Detlef Hartlep, Prisma

"Der Roman ist mehr als ein literarisches Zeitgemälde. Er ist auch ein packender Entwicklungsroman und eine eindringliche psychologische Studie über menschliches Versagen." Felix Münger, Radio SRF

"Hartmann ist mit „Auf beiden Seiten“ ein grossartiger Roman gelungen: Er zeichnet Figuren einfühlsam und porträtiert eine Schweiz, die weder vor Denunziantentum noch vor der Macht von Ideologien gefeit war." Renata Schmid, Kulturtipp

 

Tagesschau, Schweizer Fernsehen, Beitrag von Senta Keller, 22. März 2015, 19 Uhr 30

http://www.srf.ch/play/tv/tagesschau/video/hartmanns-neuer-roman





Mein Dschinn

Abenteuerroman (für Kinder ab 10),
erschienen im September 2014

Diesem Buch wurde von einer Generationenjury im Mai 2016 der Prix Chronos der Siftung Pro Senectute zugesprochen, Die Jury bestand aus 500 Kindern und 500 Erwachsenen..
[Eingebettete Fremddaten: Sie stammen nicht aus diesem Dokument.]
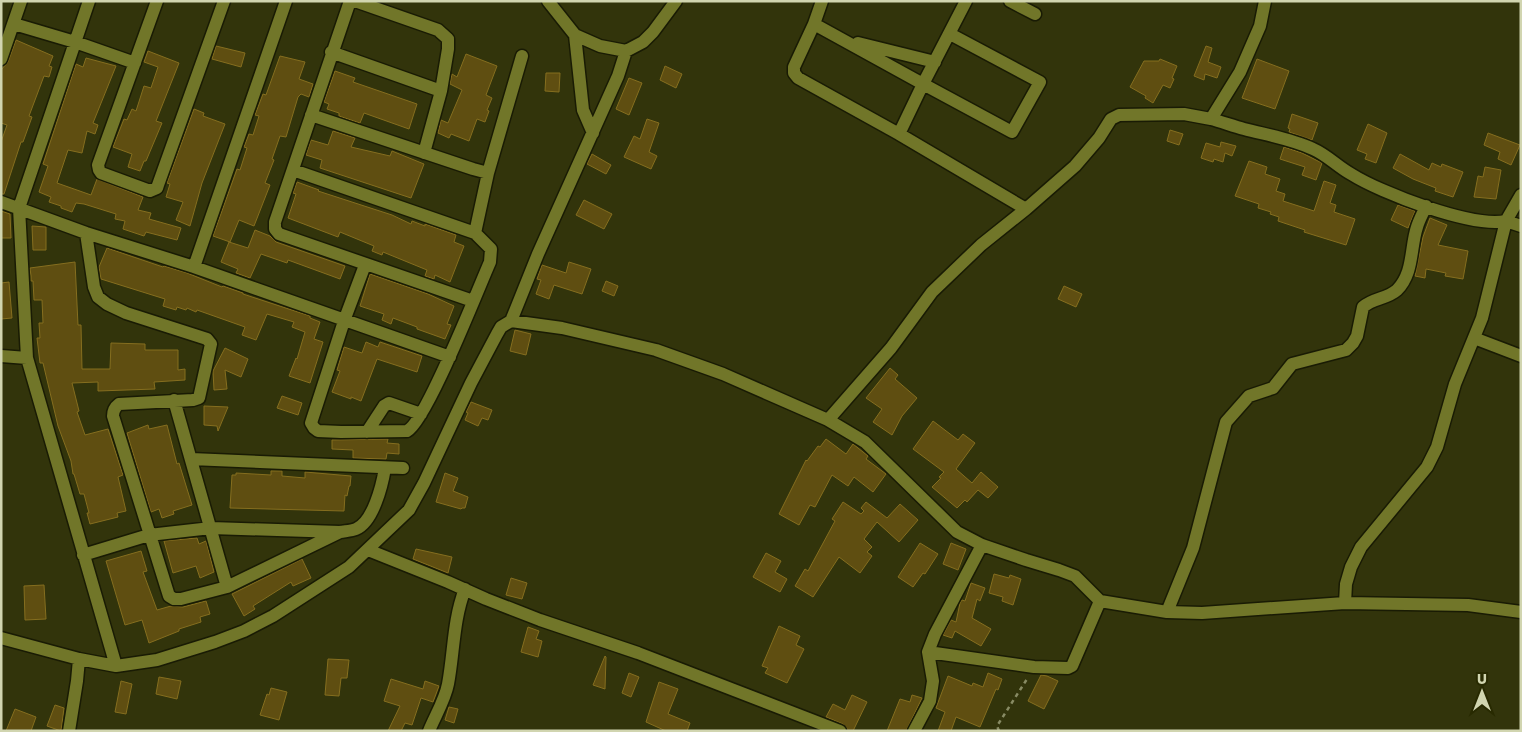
<svg xmlns="http://www.w3.org/2000/svg" width="1522" height="732" viewBox="0 0 1522 732" font-family="Poppins,sans-serif">
  <style>
    .building { fill: #5f4e11; stroke: #856e1f }
    .lines { fill: none; stroke-linecap: round; stroke-linejoin: round }
    .minor-casing { stroke: #191b04; stroke-width: 15 }
    .path { stroke: #888b64; stroke-width: 2.5; stroke-dasharray: 4 4; stroke-linecap: butt }
    .minor { stroke: #717629; stroke-width: 12 }
  </style>
  <rect width="100%" height="100%" fill="#32340b"/>
  <path class="building" d="M16 40 53 56 49 66 52 67 49 77 44 76 29 116 32 117 23 142H21L4 194H1V142L7 125 1 123V70L8 62Z
    M216 46 245 53 241 67 212 59Z
    M1206 46 1212 48 1208 62 1221 67 1217 78 1205 74 1204 80 1194 76Z
    M148 51 179 63 156 121 162 123 146 161H144L140 171 128 167 132 154 113 147 124 119 127 120 132 109 136 111 144 86 151 88 158 67 144 62Z
    M466 54 497 66 486 95 492 98 487 110 489 111 485 122 477 119 469 141 451 134 449 138 438 133 441 120 448 123 462 90 450 84 452 74 457 77Z
    M280 56 305 62 299 79 313 84 309 97 301 94 298 97 286 137 280 136 272 159 274 160 265 183 270 185 254 226 239 220 230 242 213 236 237 169 240 170 247 148 244 147 249 134 253 135 259 116 255 115 263 94 266 95Z
    M86 58 116 66 93 123 98 125 95 134 87 131 82 153 68 150 57 183 91 195 97 179 143 197 138 210 151 213 149 219 181 228 177 240 146 232 144 236 123 229 125 221 115 219 116 214 84 204 76 203 72 212 61 208V206L49 202 51 197 39 192 48 166 43 164 76 64 83 67Z
    M1160 59 1177 66 1172 78 1174 79 1170 88 1163 85 1153 103 1145 98 1146 96 1130 87 1144 61H1159Z
    M1257 59 1289 71 1275 109 1242 98Z
    M665 66 682 74 676 88 660 80Z
    M335 71 355 78 353 82 417 104 409 129 364 113 360 123 339 116V113L327 109 329 104 324 102Z
    M546 73H560L559 92 545 91Z
    M629 78 642 83 629 115 616 109Z
    M194 109 204 113 203 116 225 124 202 183 190 226 176 220 183 202 166 197 170 184 167 183Z
    M1292 114 1318 123 1312 140 1289 132 1290 129 1288 128Z
    M647 119 659 123 649 152 657 156 651 169 624 157 634 136 640 139Z
    M1368 124 1387 133 1376 163 1365 159 1367 154 1357 150Z
    M1170 130 1183 134 1179 145 1167 141Z
    M333 131 355 138 351 147 390 156 392 151 424 164 411 198 320 168 322 160 306 155 311 140 328 145Z
    M1488 133 1520 145 1511 165 1498 159 1500 152 1484 145Z
    M1221 142 1236 146 1232 156 1225 153 1223 162 1214 159 1213 162 1201 158 1206 143 1220 147Z
    M1284 147 1302 153 1322 163 1316 180 1302 175 1305 167 1280 159Z
    M592 154 611 165 606 174 587 164Z
    M1400 154 1429 170 1432 163 1441 167 1442 164 1463 172 1453 197 1435 191 1436 188 1413 179 1393 168Z
    M1249 161 1267 167 1265 174 1280 179 1276 191 1285 194 1283 201 1314 211 1324 181 1336 185 1330 203 1336 205 1334 212 1355 219 1346 245 1304 232 1305 230 1278 221 1279 217 1270 214 1271 212 1258 208 1259 204 1235 196Z
    M1485 167 1501 170 1496 199 1474 197 1478 176 1483 177Z
    M297 182 319 190 318 191 392 215 411 224 412 221 425 226V224L456 235 454 242 464 246 450 282 435 275 434 279 425 276 427 270 383 252 382 255 372 251 374 246 340 232 338 237 288 218 296 194 293 193Z
    M584 200 612 214 604 229 576 215Z
    M1398 205 1415 211 1408 228 1391 220Z
    M1 211 10 214 11 238H1Z
    M1430 218 1447 225 1438 245 1468 251 1463 279 1445 276 1446 273 1426 269 1425 278 1415 276 1423 237Z
    M32 226 46 227V250H33Z
    M255 230 270 236 276 242 345 266 340 279 288 260 287 263 261 254 250 278 236 273 238 269 221 262 229 242 248 248Z
    M107 248 163 267 164 266 187 273 222 287 223 286 243 293V294L310 316V318L320 322 314 339 323 342 310 383 289 376 296 358 297 359 305 332 292 327 294 322 267 314 256 340 242 335 245 327 197 310 196 312 187 308 186 310 177 307 176 310 163 306 165 299 101 279 99 267Z
    M75 262 78 325H81L82 369H110L111 343 145 344V350H178V370L185 369V380L154 382 155 389 98 391V382L72 383 79 411 77 412 85 435 108 429 123 475 118 477 126 511 117 513 118 517 90 524 87 513H89L84 494H80L74 474H73L71 461 58 426 43 363H40L37 338H40L39 323H43L42 300H34L33 281H31V276L30 268Z
    M569 262 591 269 582 294 554 285 549 299 536 294 541 280 537 279 542 265 566 273Z
    M370 274 428 294 454 306 447 324 451 325 445 339 417 329V327L393 318 391 324 382 320 384 314 360 306Z
    M606 281 618 286 614 296 602 291Z
    M9 282 12 318 1 319V283Z
    M1064 286 1082 294 1076 307 1058 299Z
    M515 330 531 334 526 355 510 351Z
    M366 342 378 347 380 342 422 356 417 372 377 359 361 401 351 397V399L332 392 340 371 337 370 344 347 362 353Z
    M225 348 248 359 241 377 225 370 227 389 214 390 213 371Z
    M890 368 898 375 895 379 917 398 902 416 892 435 873 422 882 409 866 398Z
    M282 396 302 403 298 415 277 408Z
    M471 402 492 410 488 420 482 418 478 426 465 420 468 413 466 412Z
    M204 406 228 407 218 431 217 426 204 425Z
    M933 421 958 440 963 434 975 443 956 469 972 483 981 472 990 480 998 487 988 498 978 490 967 502 965 500 957 508 932 487 941 478 939 477 944 472 913 449Z
    M148 425 149 429 167 425 177 464 179 463 192 505 173 511 174 514 162 518 159 509 151 512 127 433Z
    M388 439 387 443 399 444V454L387 453 386 459 353 458V450L332 449V440Z
    M826 439 846 454 853 444 868 456 866 459 886 474 873 492 854 477 848 486 832 475 815 507 810 505 799 525 779 514 806 460 807 461 818 446 820 447Z
    M271 471H282V476L305 478V472L351 476 350 486H349L347 496 345 495 344 511 230 508 232 475H236V473L271 475Z
    M445 473 458 478 453 491 468 497 465 508H462L461 509 436 502Z
    M843 502 861 514 864 511 861 508 866 502 887 518 900 504 918 520 899 542 877 522 864 539 872 547 867 552 872 556 860 573 839 557 813 597 795 586 805 569 808 571 835 521 832 519Z
    M197 538 199 544 206 541 214 572 200 578 196 566 173 573 164 541Z
    M920 543 938 554 925 574 923 573 913 587 898 577Z
    M951 543 966 549 958 570 943 564Z
    M416 549 452 557 448 573 413 559Z
    M141 551 147 571 143 572 157 610 171 606 183 607 206 601 210 614 200 617 201 622 179 629V631L149 643 142 620 125 625 106 561Z
    M766 553 781 561 775 572 787 579 780 592 753 577Z
    M302 559 311 578 293 586 291 582 253 606 255 609 244 616 232 594Z
    M994 574 1009 578 1010 575 1021 579 1013 605 1002 601 1003 597 989 593Z
    M511 578 527 583 522 599 506 595Z
    M971 583 985 588 980 601 977 599 972 618 991 629 981 646 955 631 952 638 943 635 951 620 956 622 960 603 962 600 965 601Z
    M44 585 46 619 25 620 24 586Z
    M779 626 800 636 796 645 804 649 787 683 765 673 768 668 762 666Z
    M528 627 539 631 536 639 542 641 538 657 521 652Z
    M605 656 606 657 605 689 593 685Z
    M328 659 349 660 347 678H341L339 696 325 695Z
    M629 673 639 677 631 697 622 693Z
    M988 673 1002 679 998 690 996 689 980 727 956 717 951 731H938L945 712 936 708 948 676 972 686 973 683 983 687Z
    M1041 675 1047 676 1058 681 1044 709 1028 701Z
    M159 677 181 681 177 699 156 694Z
    M391 679 423 689 425 681 439 686 433 702 421 698 412 725 405 723 401 731H388L400 706 384 701Z
    M121 681 132 684 126 714 115 712Z
    M659 682 678 689 668 714 690 723 687 731H666L646 722Z
    M271 688 287 692 279 720 260 715 267 694 269 695Z
    M852 695 867 702 853 731H849L843 724 826 717 833 704 845 710Z
    M912 695 922 698 906 731H887L900 699 910 702Z
    M55 705 64 708 61 731 47 726Z
    M449 707 458 709 454 723 445 720Z
    M15 709 36 717 31 731H6Z"/>
  <g class="lines">
    <g class="minor-casing">
      <path id="minor" d="M89 1 19 208 27 358 116 666
        M157 1 98 165 99 170 101 173 150 191 157 188 158 185 224 1
        M350 1 275 222V229L279 234 473 301
        M355 1 438 30 448 39V49L441 91 424 153
        M548 1 575 35 600 46 626 51 643 42 653 32 676 1
        M822 1 814 24 794 67V73L798 78 899 134 1026 209
        M1010 1 1035 14
        M14 24 75 42 135 63
        M814 24 923 84 899 134
        M950 34 1040 82 1012 132 923 84 966 1
        M575 35 583 110 593 133
        M858 43 935 62
        M331 52 441 91
        M1 59 21 1
        M311 115 473 169 488 173
        M1211 119C1222 122 1233 126 1244 129 1267 135 1292 139 1313 149 1327 155 1338 167 1351 174 1381 193 1472 228 1506 221L1521 195
        M293 170 475 233 491 249 490 262C478 289 426 422 407 431L341 432 318 431 314 428 311 423 344 321 365 265
        M1 202 86 233 194 267 450 357
        M86 233 94 287 98 297 107 304 126 313 207 339 211 344 199 398 193 400 119 404C115 407 113 410 113 416L169 596 174 599H181L227 587 340 532
        M475 233 488 173 522 56
        M194 267 286 1
        M511 321 538 254 618 76 626 51
        M1474 338 1521 356
        M1 356 27 358
        M174 400 227 587
        M828 420 865 442 957 532 982 545 1026 560 1059 570 1075 576 1100 601 1167 612 1202 613 1345 603 1468 605 1521 612
        M367 432 384 406 389 403 421 414
        M191 459 403 468
        M368 550 448 582 486 599 540 620 638 653 840 731
        M83 555 149 535 211 528 340 532C345 531 351 531 356 529 373 522 382 486 385 468
        M1345 603 1346 584 1351 567 1361 547 1427 467 1437 447 1455 384 1482 318 1506 221 1521 226
        M1167 612 1193 548 1226 422 1249 396 1273 388 1292 364 1346 350 1353 343 1357 336 1363 307C1373 298 1387 299 1397 290 1414 273 1410 248 1417 227 1419 220 1423 213 1426 206
        M1 638 79 659 116 666 157 660 215 642 244 631 273 616 349 567 409 510 424 483 471 383 497 334 501 327 511 321 562 328 656 350 723 374 828 420 891 348 932 292 981 245 1026 209 1075 166 1099 138 1111 119 1119 115 1184 114 1211 119 1240 72 1260 26 1265 1
        M928 652 1034 667 1068 668 1072 666 1100 601
        M69 731 77 681 79 659
        M429 731C435 716 445 700 448 684 454 652 453 620 465 589
        M914 731 930 701 933 681 928 652 935 634 982 545"/>
    </g>
    <path class="path" d="M999 731 997 726 1027 679"/>
    <use href="#minor" class="minor"/>
  </g>
  <rect width="1522" height="732" fill="none" stroke="#d1d5b0" stroke-width="5"/>
  <g transform="translate(1482 692)" stroke="#282a01" stroke-width="4" paint-order="stroke">
  <path d="M0-4L9 19L0 12L-9 19Z" fill="#d1d5b0"/>
  <text y="-8" font-size="14" font-weight="bold" text-anchor="middle" fill="#d1d5b0">U</text>
  </g>
</svg>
Lars, elf Jahre alt, hält es im Kinderheim nicht mehr aus. Er haut ab: Er will zu seiner Mutter, auch wenn keiner weiß, wo die ist. Ihr letzter Brief, den Lars in der Hosentasche mit sich trägt, kam aus Indien.
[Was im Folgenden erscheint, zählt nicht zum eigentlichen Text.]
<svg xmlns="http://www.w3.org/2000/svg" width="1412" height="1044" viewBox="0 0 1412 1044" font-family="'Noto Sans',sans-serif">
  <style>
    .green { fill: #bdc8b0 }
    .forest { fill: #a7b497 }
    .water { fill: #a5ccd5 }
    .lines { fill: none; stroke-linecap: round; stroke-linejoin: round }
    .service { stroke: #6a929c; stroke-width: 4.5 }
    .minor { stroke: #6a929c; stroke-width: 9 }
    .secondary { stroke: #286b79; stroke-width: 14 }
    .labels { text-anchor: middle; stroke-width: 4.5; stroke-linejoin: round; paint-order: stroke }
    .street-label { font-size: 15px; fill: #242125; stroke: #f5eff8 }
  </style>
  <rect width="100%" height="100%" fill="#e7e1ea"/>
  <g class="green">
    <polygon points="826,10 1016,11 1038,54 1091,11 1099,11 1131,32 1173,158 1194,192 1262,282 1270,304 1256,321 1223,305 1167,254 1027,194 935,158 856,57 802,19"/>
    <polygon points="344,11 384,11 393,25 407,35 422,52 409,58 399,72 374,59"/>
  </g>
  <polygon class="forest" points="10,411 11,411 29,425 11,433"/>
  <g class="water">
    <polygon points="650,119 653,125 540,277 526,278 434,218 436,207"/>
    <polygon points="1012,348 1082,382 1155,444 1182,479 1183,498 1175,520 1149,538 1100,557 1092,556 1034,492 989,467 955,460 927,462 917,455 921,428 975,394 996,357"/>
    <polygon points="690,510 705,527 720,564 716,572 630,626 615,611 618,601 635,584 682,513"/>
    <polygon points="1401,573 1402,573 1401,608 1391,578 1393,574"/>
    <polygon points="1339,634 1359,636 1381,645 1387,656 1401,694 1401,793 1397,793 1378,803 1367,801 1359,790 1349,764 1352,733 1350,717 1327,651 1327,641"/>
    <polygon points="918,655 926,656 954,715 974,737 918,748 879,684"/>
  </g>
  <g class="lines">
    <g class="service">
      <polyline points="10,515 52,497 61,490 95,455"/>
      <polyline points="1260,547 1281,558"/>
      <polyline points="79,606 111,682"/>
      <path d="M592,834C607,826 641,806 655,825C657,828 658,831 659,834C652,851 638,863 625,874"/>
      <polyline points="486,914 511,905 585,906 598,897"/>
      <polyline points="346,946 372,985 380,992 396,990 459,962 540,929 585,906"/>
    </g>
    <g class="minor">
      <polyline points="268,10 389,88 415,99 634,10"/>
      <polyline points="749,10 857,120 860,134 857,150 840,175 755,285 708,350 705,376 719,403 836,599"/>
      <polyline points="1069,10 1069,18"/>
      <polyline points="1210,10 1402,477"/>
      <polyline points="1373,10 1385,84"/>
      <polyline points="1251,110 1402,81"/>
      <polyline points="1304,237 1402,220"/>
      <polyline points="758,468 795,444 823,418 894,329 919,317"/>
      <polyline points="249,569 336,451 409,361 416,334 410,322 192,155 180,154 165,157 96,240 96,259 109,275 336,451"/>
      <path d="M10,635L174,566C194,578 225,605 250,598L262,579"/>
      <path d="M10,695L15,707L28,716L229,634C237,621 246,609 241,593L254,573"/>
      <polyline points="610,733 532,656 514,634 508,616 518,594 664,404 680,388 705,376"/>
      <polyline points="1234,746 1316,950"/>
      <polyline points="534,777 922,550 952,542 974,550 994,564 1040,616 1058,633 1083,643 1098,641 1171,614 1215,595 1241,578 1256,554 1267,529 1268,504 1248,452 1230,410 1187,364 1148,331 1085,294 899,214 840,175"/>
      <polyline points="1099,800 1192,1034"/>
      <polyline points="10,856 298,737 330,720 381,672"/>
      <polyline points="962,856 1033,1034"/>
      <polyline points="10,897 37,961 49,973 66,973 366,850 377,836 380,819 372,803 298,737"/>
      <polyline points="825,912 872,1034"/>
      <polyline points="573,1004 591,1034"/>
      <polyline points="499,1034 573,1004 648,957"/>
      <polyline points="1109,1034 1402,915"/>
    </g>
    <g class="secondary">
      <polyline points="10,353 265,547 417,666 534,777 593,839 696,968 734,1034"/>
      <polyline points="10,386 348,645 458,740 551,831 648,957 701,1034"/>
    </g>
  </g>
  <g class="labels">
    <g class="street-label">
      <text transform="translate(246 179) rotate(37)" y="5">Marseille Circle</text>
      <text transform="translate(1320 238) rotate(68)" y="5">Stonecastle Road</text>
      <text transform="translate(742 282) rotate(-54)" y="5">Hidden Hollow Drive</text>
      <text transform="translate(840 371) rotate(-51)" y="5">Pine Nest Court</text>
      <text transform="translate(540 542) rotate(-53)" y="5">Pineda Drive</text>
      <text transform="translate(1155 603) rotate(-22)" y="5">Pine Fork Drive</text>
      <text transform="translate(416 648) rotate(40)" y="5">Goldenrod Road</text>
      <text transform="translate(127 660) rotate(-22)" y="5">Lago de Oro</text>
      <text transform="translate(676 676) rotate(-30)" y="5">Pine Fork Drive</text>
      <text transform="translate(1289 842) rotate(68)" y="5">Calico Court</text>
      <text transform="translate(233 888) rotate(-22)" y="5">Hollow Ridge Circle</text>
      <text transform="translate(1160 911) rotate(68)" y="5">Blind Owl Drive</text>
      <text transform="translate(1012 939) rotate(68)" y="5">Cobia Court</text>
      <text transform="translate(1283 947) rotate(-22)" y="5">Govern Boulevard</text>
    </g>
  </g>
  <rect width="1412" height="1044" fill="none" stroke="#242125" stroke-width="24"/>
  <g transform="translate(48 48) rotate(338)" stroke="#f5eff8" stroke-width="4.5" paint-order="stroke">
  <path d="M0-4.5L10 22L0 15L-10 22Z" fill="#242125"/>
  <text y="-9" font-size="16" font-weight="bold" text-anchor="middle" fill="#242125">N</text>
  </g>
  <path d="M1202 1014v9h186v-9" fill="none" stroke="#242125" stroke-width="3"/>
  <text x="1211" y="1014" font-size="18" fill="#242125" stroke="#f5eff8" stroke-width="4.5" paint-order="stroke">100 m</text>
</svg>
Aber Indien ist weit weg. Gut, dass ein seltsamer alter Mann Lars zu Hilfe kommt: Kol heißt er und und kennt sich mit Kräutern aus, mit indischem Tee und vielen andern rätselhaften Dingen, sogar mit der Familiengeschichte von Lars…

Auf der Suche nach seiner Mutter gelangt der Junge nach Rom – wo ihn Roma-Kinder in ihr Lager mitnehmen und ihm die blitzgescheite Suni weiterhilft – und am Ende tatsächlich nach Indien, wo Lars und seine Freunde all ihren Witz und all ihren Mut brauchen werden, um diejenigen auszutricksen, die seiner Mutter Böses wollen.

Gute Geister gibt es - wenn man an sie glaubt!